Job =
If a line in the data holds "corporate", copy that line out in full.

Top of Material for this exercise

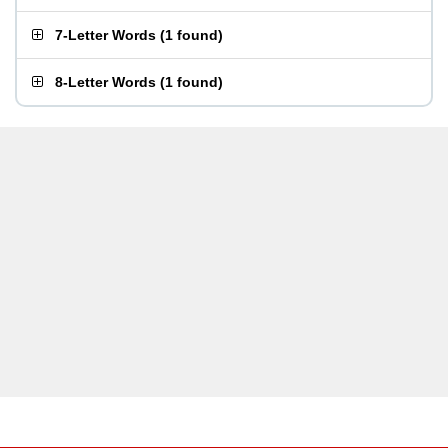
7-Letter Words
(
1 found
)
8-Letter Words
(
1 found
)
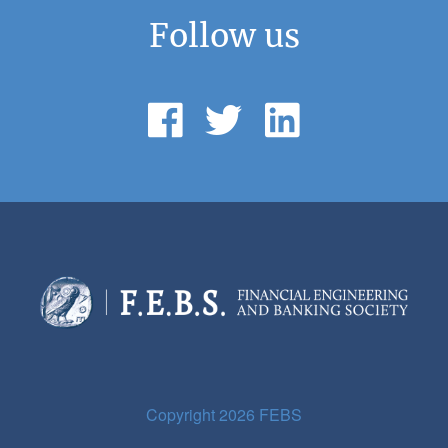
Follow us
Copyright 2026 FEBS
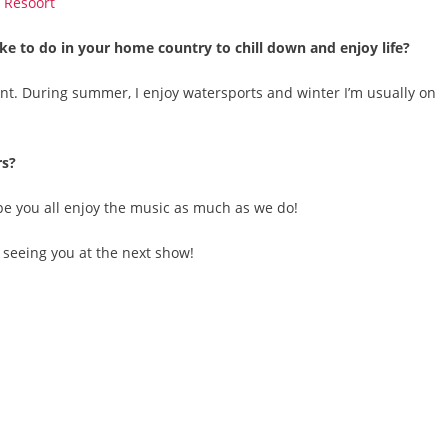
ke to do in your home country to chill down and enjoy life?
ant. During summer, I enjoy watersports and winter I’m usually on
rs?
ope you all enjoy the music as much as we do!
o seeing you at the next show!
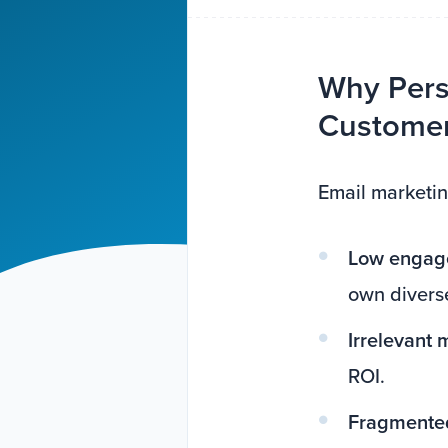
Why Pers
Customer 
Email marketin
Low engage
own diverse
Irrelevant
ROI.
Fragmented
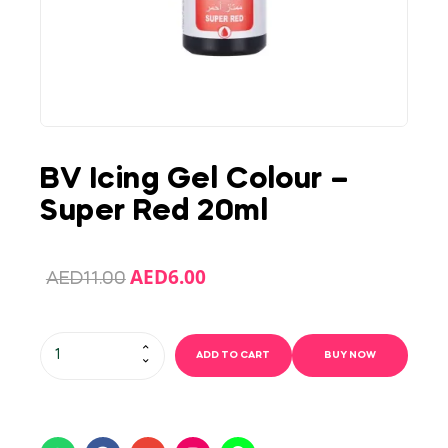
BV Icing Gel Colour –
Super Red 20ml
AED
6.00
AED
11.00
ADD TO CART
BUY NOW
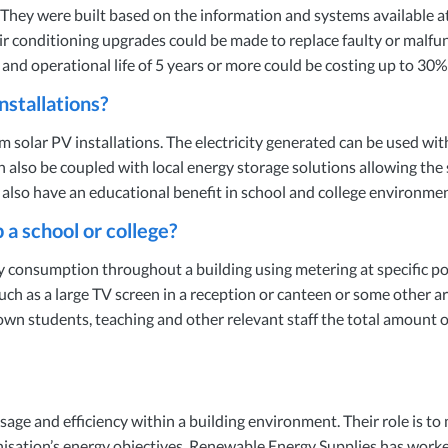
. They were built based on the information and systems available at 
Air conditioning upgrades could be made to replace faulty or malfun
d and operational life of 5 years or more could be costing up to 3
nstallations?
m solar PV installations. The electricity generated can be used with
an also be coupled with local energy storage solutions allowing the
ns also have an educational benefit in school and college environ
 school or college?
consumption throughout a building using metering at specific poi
as a large TV screen in a reception or canteen or some other are
hown students, teaching and other relevant staff the total amount 
sage and efficiency within a building environment. Their role is to
isation’s energy objectives. Renewable Energy Supplies has worke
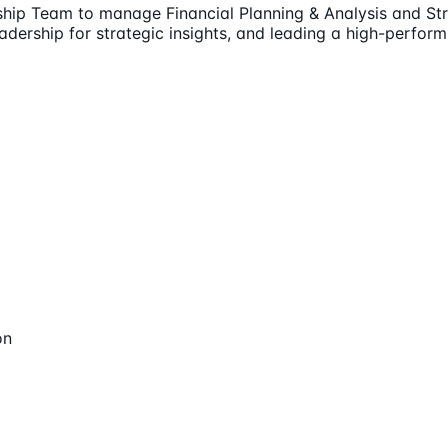
rship Team to manage Financial Planning & Analysis and Str
eadership for strategic insights, and leading a high-perfo
on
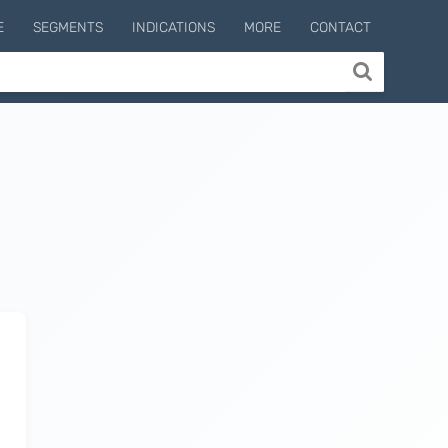
E
SEGMENTS
INDICATIONS
MORE
CONTACT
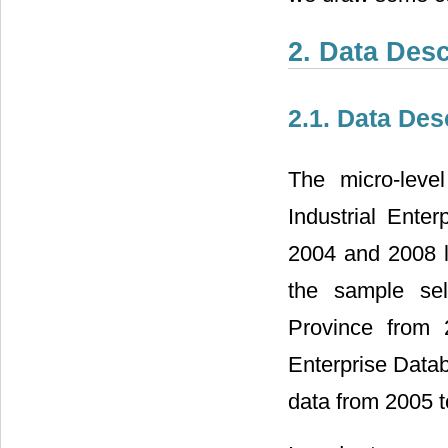
2. Data Des
2.1. Data Des
The micro-leve
Industrial Enter
2004 and 2008 l
the sample sel
Province from 
Enterprise Data
data from 2005 t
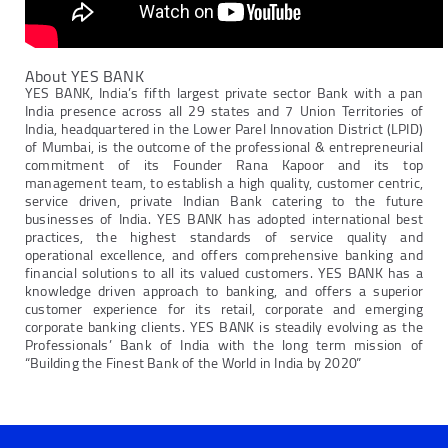
About YES BANK
YES BANK, India’s fifth largest private sector Bank with a pan
India presence across all 29 states and 7 Union Territories of
India, headquartered in the Lower Parel Innovation District (LPID)
of Mumbai, is the outcome of the professional & entrepreneurial
commitment of its Founder Rana Kapoor and its top
management team, to establish a high quality, customer centric,
service driven, private Indian Bank catering to the future
businesses of India. YES BANK has adopted international best
practices, the highest standards of service quality and
operational excellence, and offers comprehensive banking and
financial solutions to all its valued customers. YES BANK has a
knowledge driven approach to banking, and offers a superior
customer experience for its retail, corporate and emerging
corporate banking clients. YES BANK is steadily evolving as the
Professionals’ Bank of India with the long term mission of
“Building the Finest Bank of the World in India by 2020”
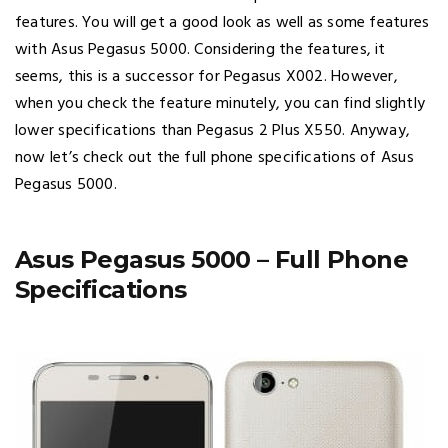
features. You will get a good look as well as some features
with Asus Pegasus 5000. Considering the features, it
seems, this is a successor for Pegasus X002. However,
when you check the feature minutely, you can find slightly
lower specifications than Pegasus 2 Plus X550. Anyway,
now let’s check out the full phone specifications of Asus
Pegasus 5000.
Asus Pegasus 5000 – Full Phone
Specifications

Bottom of Material for this exercise

Answer section =
customer experience for its retail, corporate and emerging
corporate banking clients. YES BANK is steadily evolving as the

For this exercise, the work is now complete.